No images, please. Copy each entry below exactly as it reads.

^^^^^^^^^^^^^^^^

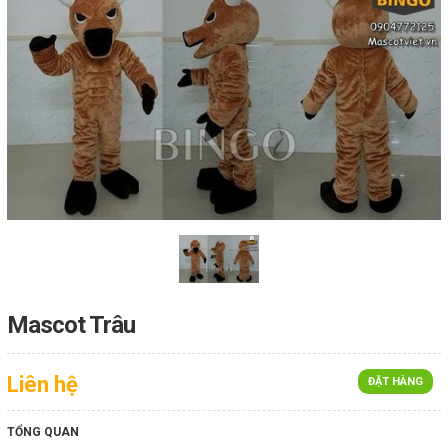
Mascot Trâu
Liên hệ
ĐẶT HÀNG
TỔNG QUAN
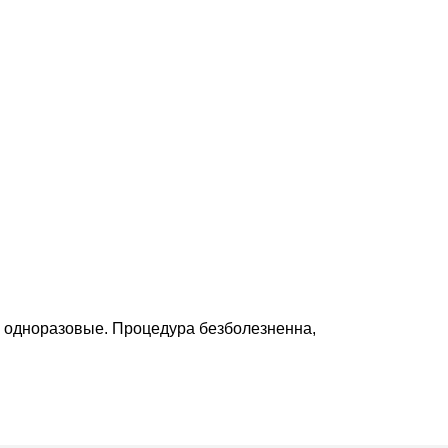
ы одноразовые. Процедура безболезненна,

^^^^^^^^^^^^^^^^

-- Final answer --
Mascot Trâu
Liên hệ
ĐẶT HÀNG
TỔNG QUAN
ы одноразовые. Процедура безболезненна,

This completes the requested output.